Unlike many government agencies that announce their total drug seizures with great fanfare, the postal inspectors are so low key about their work that the spokesman could not come up with the total amount of illicit drugs they seized last year.
Generally, however, because of the nature of the mail system, the Postal Inspection Service does not make large seizures that could compare with those by other agencies.
“In a boat or a container ship or an airliner, they can move tons in those kind of things,” he said. “In the mail you can’t do that, at least not in an individual package.”
McClure declined to give many details on the service’s operations, saying: “The bad guys read newspapers too.”
But he said the service gets help from other agencies such as the Customs Service, the FBI, the Drug Enforcement Administration and local police while developing its own cases through informants and other tips.
The service’s recent finds include $8,000 worth of PCP packed in baby food jars and being mailed from Los Angeles to Broken Arrow, Okla., and illicit steroids being distributed by two men in Miami who were arrested in mid-April. Officials said the latter case--which involved a two-year investigation by postal inspectors and the FBI--was the largest illicit steroid ring ever busted.
The Postal Inspection Service has no idea how much drugs are moving through the U.S. mail because it is illegal for the agency to inspect the mail without a federal warrant, he said.
But the service presumes the amount is increasing.
“There’s a direct relationship between the amount of drugs in society and the amount being passed through the Postal Service,” McClure said. When one mode of transporting drugs is shut down, “dealers find new avenues to move the narcotics.”

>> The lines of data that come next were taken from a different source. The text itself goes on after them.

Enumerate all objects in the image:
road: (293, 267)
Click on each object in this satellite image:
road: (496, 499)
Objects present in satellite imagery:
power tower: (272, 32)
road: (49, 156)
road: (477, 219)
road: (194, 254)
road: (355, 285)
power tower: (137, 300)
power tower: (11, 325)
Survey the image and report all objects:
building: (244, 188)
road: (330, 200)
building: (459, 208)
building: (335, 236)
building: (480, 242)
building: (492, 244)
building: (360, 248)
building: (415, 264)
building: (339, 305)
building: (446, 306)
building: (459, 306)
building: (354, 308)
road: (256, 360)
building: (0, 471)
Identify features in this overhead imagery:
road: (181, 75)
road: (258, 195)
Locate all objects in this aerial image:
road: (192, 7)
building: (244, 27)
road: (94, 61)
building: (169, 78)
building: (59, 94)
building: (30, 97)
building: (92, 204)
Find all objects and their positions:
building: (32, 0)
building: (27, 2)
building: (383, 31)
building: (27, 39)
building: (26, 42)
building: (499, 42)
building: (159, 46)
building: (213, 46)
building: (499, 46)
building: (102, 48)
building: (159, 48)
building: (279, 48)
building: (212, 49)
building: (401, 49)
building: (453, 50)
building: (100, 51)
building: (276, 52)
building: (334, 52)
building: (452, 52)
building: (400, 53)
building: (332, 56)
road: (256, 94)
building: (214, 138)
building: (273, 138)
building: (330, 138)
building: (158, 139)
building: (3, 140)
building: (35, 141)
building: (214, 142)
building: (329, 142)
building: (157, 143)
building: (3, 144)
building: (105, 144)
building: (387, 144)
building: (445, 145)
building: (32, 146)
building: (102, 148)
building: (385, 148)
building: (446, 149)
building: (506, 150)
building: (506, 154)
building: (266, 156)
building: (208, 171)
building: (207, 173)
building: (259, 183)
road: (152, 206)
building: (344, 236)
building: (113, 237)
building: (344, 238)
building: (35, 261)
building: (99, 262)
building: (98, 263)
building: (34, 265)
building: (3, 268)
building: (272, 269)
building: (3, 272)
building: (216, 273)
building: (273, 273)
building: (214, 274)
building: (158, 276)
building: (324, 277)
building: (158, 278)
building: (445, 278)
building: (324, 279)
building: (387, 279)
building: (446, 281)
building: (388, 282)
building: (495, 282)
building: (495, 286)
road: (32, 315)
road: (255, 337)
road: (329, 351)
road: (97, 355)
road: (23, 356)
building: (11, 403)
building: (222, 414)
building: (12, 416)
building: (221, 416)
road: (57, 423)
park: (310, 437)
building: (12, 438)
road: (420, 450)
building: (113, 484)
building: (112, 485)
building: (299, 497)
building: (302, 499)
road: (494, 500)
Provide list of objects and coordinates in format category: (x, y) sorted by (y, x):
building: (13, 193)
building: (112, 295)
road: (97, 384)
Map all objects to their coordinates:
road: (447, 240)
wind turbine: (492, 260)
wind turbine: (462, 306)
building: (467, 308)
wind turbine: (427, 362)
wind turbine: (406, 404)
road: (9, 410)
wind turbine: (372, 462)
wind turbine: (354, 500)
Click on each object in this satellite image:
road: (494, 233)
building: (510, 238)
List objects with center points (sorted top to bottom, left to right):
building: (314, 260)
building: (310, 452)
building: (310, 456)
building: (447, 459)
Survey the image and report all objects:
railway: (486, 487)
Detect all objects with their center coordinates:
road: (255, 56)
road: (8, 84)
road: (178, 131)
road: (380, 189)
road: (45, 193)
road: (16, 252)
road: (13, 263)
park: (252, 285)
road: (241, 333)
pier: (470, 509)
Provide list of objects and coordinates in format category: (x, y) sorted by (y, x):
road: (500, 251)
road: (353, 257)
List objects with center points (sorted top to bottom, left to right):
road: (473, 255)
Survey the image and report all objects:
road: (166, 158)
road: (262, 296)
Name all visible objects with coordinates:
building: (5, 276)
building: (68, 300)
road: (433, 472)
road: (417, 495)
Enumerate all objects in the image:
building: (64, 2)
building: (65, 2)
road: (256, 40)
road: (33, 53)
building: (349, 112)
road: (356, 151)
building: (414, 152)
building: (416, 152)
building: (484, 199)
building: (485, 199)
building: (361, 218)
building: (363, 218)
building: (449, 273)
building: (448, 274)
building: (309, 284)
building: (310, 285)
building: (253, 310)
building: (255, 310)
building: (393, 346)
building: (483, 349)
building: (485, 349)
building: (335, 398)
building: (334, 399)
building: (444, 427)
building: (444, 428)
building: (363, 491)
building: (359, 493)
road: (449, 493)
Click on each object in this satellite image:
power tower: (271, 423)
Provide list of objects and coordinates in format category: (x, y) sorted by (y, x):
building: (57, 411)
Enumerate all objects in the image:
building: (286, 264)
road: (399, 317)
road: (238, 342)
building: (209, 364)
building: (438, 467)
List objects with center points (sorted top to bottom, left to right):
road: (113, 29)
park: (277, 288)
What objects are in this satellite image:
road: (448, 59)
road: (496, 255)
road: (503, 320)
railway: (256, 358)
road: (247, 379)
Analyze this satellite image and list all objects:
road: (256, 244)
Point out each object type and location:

Of the 1,800 postal inspectors nationwide, about 800 do criminal investigations including mail fraud, child pornography and internal theft, he said.
The number focusing full time on drugs doubled from 50 to 100 in the current fiscal year, McClure said. And when a case comes along, other inspectors are put to work on it. “We’ll even bring them from across the country if the magnitude of the case calls for that,” he said.
The mailings are not limited to any part of the country, he said. “There are mailings from Miami to California, from New York to Miami. It’s crazy.”
Private mail services such as United Parcel Service and Federal Express are not scrutinized as carefully as the U.S. mail. Spokesmen for both companies said they cooperate with authorities on drug investigations, but neither would indicate exactly how often this has occurred or whether the companies instigated any probes.
The Customs Service is cooperating with the Postal Service to clear mail from 29 high-risk drug source countries at the port of arrival, according to Dennis Shimkoski of Customs.
In the first half of fiscal 1989, which began last October, Customs seized 65 pounds of heroin, 216 pounds of opium, 10 pounds of cocaine and 297 pounds of marijuana at the 21 international mail branches, he said.
In fiscal 1988, Customs seized 164 pounds of heroin, 1,600 pounds of opium and 1,310 pounds of marijuana. There were no significant amounts of cocaine intercepted, Shimkoski said.